No further details were immediately available. Anbar contains the battleground cities of Ramadi and Fallujah.
The Marine's identity was not released. As of Saturday, at least 1,287 members of the U.S. military have died since the beginning of the Iraq war in March 2003, according to an Associated Press count.
The 14 Americans were wounded in separate attacks in northern Iraq. One car bombing and ambush wounded eight soldiers, prompting an American warplane to drop a 500-pound bomb on an insurgent position in Mosul.
"The commanders on the ground felt the attack was heavy enough to call in close air support," military spokeswoman Capt.
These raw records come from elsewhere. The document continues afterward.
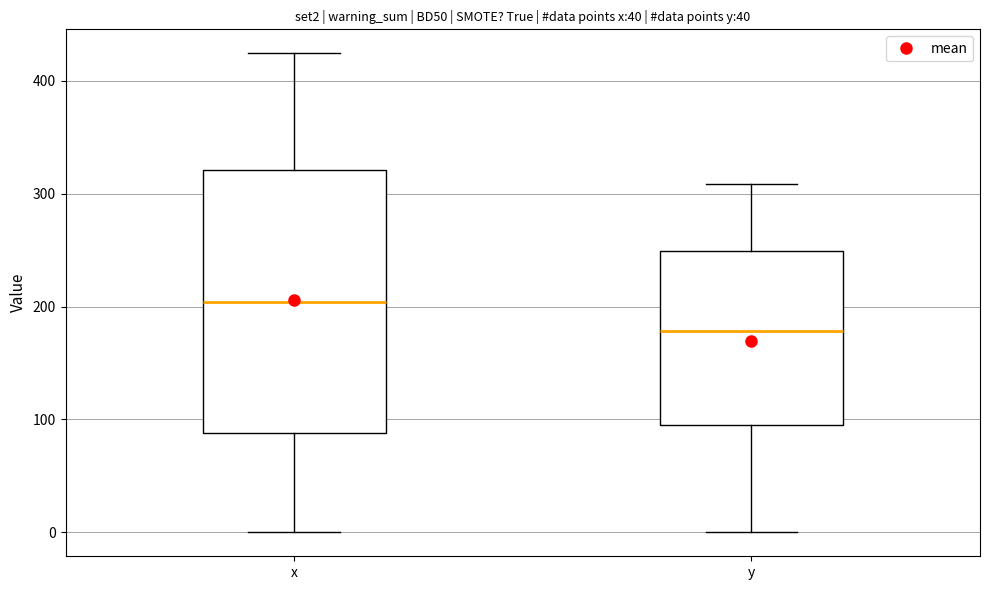

Which box's median line is the lowest?

y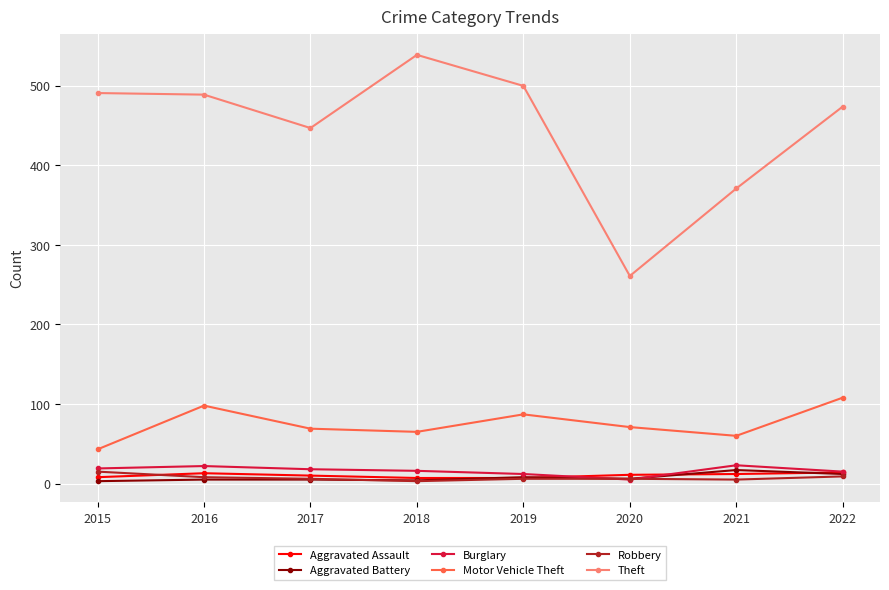

True or false: Aggravated Battery and Motor Vehicle Theft cross at least once.

False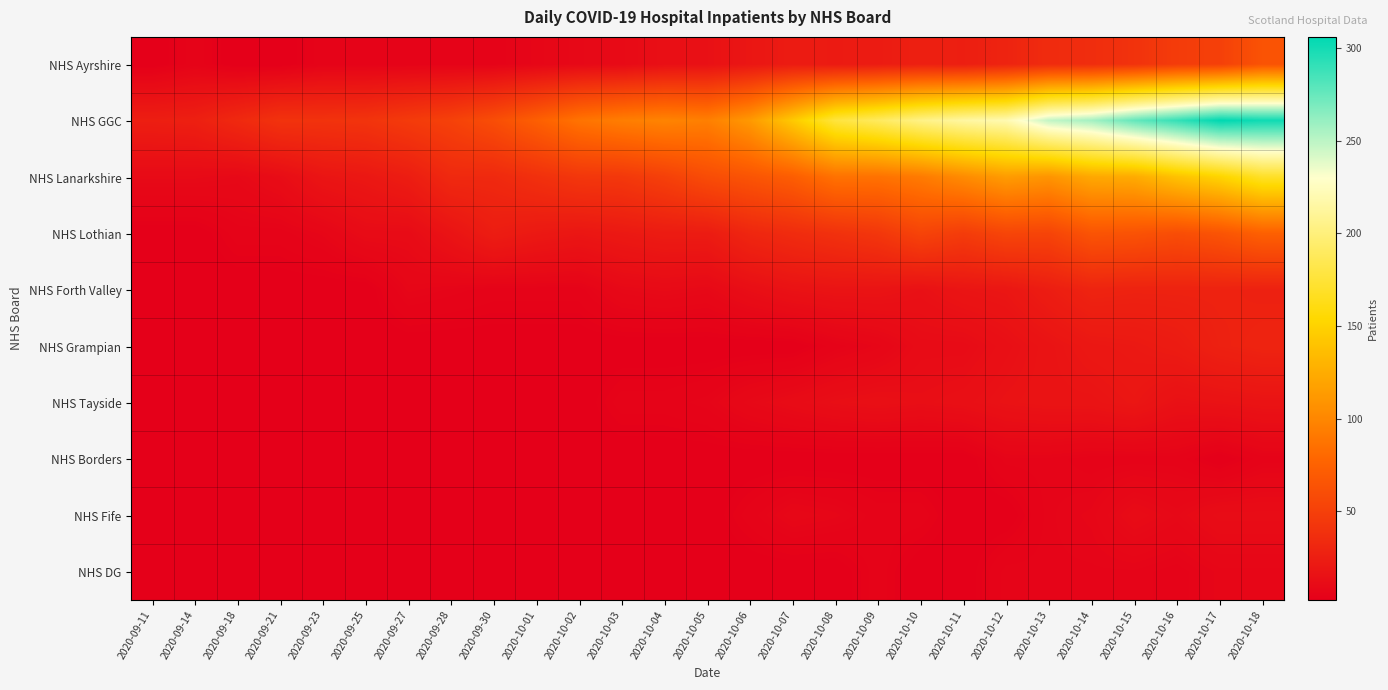

Reading left to right, transcribe all the data shown in this chart.

NHS Ayrshire: 2020-09-11=2	2020-09-14=5	2020-09-18=2	2020-09-21=2	2020-09-23=5	2020-09-25=5	2020-09-27=5	2020-09-28=5	2020-09-30=5	2020-10-01=7	2020-10-02=9	2020-10-03=10	2020-10-04=14	2020-10-05=15	2020-10-06=19	2020-10-07=23	2020-10-08=22	2020-10-09=23	2020-10-10=26	2020-10-11=25	2020-10-12=29	2020-10-13=35	2020-10-14=36	2020-10-15=40	2020-10-16=47	2020-10-17=50	2020-10-18=64
NHS GGC: 2020-09-11=25	2020-09-14=26	2020-09-18=33	2020-09-21=40	2020-09-23=40	2020-09-25=41	2020-09-27=46	2020-09-28=51	2020-09-30=60	2020-10-01=73	2020-10-02=87	2020-10-03=94	2020-10-04=98	2020-10-05=95	2020-10-06=112	2020-10-07=144	2020-10-08=177	2020-10-09=189	2020-10-10=204	2020-10-11=214	2020-10-12=220	2020-10-13=248	2020-10-14=257	2020-10-15=276	2020-10-16=290	2020-10-17=306	2020-10-18=301
NHS Lanarkshire: 2020-09-11=10	2020-09-14=10	2020-09-18=9	2020-09-21=12	2020-09-23=18	2020-09-25=20	2020-09-27=24	2020-09-28=33	2020-09-30=33	2020-10-01=38	2020-10-02=43	2020-10-03=44	2020-10-04=50	2020-10-05=59	2020-10-06=65	2020-10-07=72	2020-10-08=86	2020-10-09=86	2020-10-10=92	2020-10-11=103	2020-10-12=114	2020-10-13=109	2020-10-14=122	2020-10-15=124	2020-10-16=139	2020-10-17=151	2020-10-18=169
NHS Lothian: 2020-09-11=2	2020-09-14=2	2020-09-18=5	2020-09-21=5	2020-09-23=7	2020-09-25=11	2020-09-27=11	2020-09-28=17	2020-09-30=24	2020-10-01=21	2020-10-02=19	2020-10-03=21	2020-10-04=23	2020-10-05=23	2020-10-06=31	2020-10-07=35	2020-10-08=39	2020-10-09=43	2020-10-10=53	2020-10-11=47	2020-10-12=54	2020-10-13=53	2020-10-14=65	2020-10-15=64	2020-10-16=60	2020-10-17=65	2020-10-18=74
NHS Forth Valley: 2020-09-11=2	2020-09-14=2	2020-09-18=2	2020-09-21=2	2020-09-23=2	2020-09-25=2	2020-09-27=7	2020-09-28=6	2020-09-30=5	2020-10-01=5	2020-10-02=5	2020-10-03=9	2020-10-04=10	2020-10-05=9	2020-10-06=13	2020-10-07=16	2020-10-08=17	2020-10-09=17	2020-10-10=15	2020-10-11=18	2020-10-12=19	2020-10-13=24	2020-10-14=29	2020-10-15=28	2020-10-16=28	2020-10-17=28	2020-10-18=27
NHS Grampian: 2020-09-11=2	2020-09-14=2	2020-09-18=2	2020-09-21=2	2020-09-23=2	2020-09-25=2	2020-09-27=2	2020-09-28=2	2020-09-30=2	2020-10-01=2	2020-10-02=2	2020-10-03=2	2020-10-04=2	2020-10-05=2	2020-10-06=2	2020-10-07=2	2020-10-08=5	2020-10-09=7	2020-10-10=11	2020-10-11=11	2020-10-12=14	2020-10-13=17	2020-10-14=20	2020-10-15=21	2020-10-16=23	2020-10-17=27	2020-10-18=29
NHS Tayside: 2020-09-11=2	2020-09-14=2	2020-09-18=2	2020-09-21=2	2020-09-23=2	2020-09-25=2	2020-09-27=2	2020-09-28=2	2020-09-30=2	2020-10-01=2	2020-10-02=2	2020-10-03=5	2020-10-04=5	2020-10-05=6	2020-10-06=9	2020-10-07=11	2020-10-08=13	2020-10-09=14	2020-10-10=13	2020-10-11=14	2020-10-12=16	2020-10-13=17	2020-10-14=17	2020-10-15=19	2020-10-16=15	2020-10-17=16	2020-10-18=17
NHS Borders: 2020-09-11=2	2020-09-14=2	2020-09-18=2	2020-09-21=2	2020-09-23=2	2020-09-25=2	2020-09-27=2	2020-09-28=2	2020-09-30=2	2020-10-01=2	2020-10-02=2	2020-10-03=2	2020-10-04=2	2020-10-05=2	2020-10-06=2	2020-10-07=2	2020-10-08=2	2020-10-09=2	2020-10-10=2	2020-10-11=2	2020-10-12=6	2020-10-13=6	2020-10-14=5	2020-10-15=5	2020-10-16=5	2020-10-17=2	2020-10-18=5
NHS Fife: 2020-09-11=2	2020-09-14=2	2020-09-18=2	2020-09-21=2	2020-09-23=2	2020-09-25=2	2020-09-27=2	2020-09-28=2	2020-09-30=2	2020-10-01=2	2020-10-02=2	2020-10-03=2	2020-10-04=2	2020-10-05=2	2020-10-06=5	2020-10-07=8	2020-10-08=7	2020-10-09=5	2020-10-10=5	2020-10-11=2	2020-10-12=2	2020-10-13=6	2020-10-14=7	2020-10-15=11	2020-10-16=9	2020-10-17=12	2020-10-18=12
NHS DG: 2020-09-11=2	2020-09-14=2	2020-09-18=2	2020-09-21=2	2020-09-23=2	2020-09-25=2	2020-09-27=2	2020-09-28=2	2020-09-30=2	2020-10-01=2	2020-10-02=2	2020-10-03=2	2020-10-04=2	2020-10-05=2	2020-10-06=2	2020-10-07=2	2020-10-08=2	2020-10-09=5	2020-10-10=2	2020-10-11=2	2020-10-12=6	2020-10-13=6	2020-10-14=6	2020-10-15=6	2020-10-16=5	2020-10-17=7	2020-10-18=7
Angela Bowman said.
Violence continues to grip the Sunni-dominated areas in central Iraq despite last month's U.S.-led assault on the main insurgent stronghold of Fallujah and on an area south of Baghdad. That attack was launched to try to curb the insurgency so parliamentary elections could be held nationwide Jan. 30.
The latest attacks appear to be part of a sweeping intimidation campaign aimed at foiling those elections, in part by killing Iraqis who cooperate with the United States.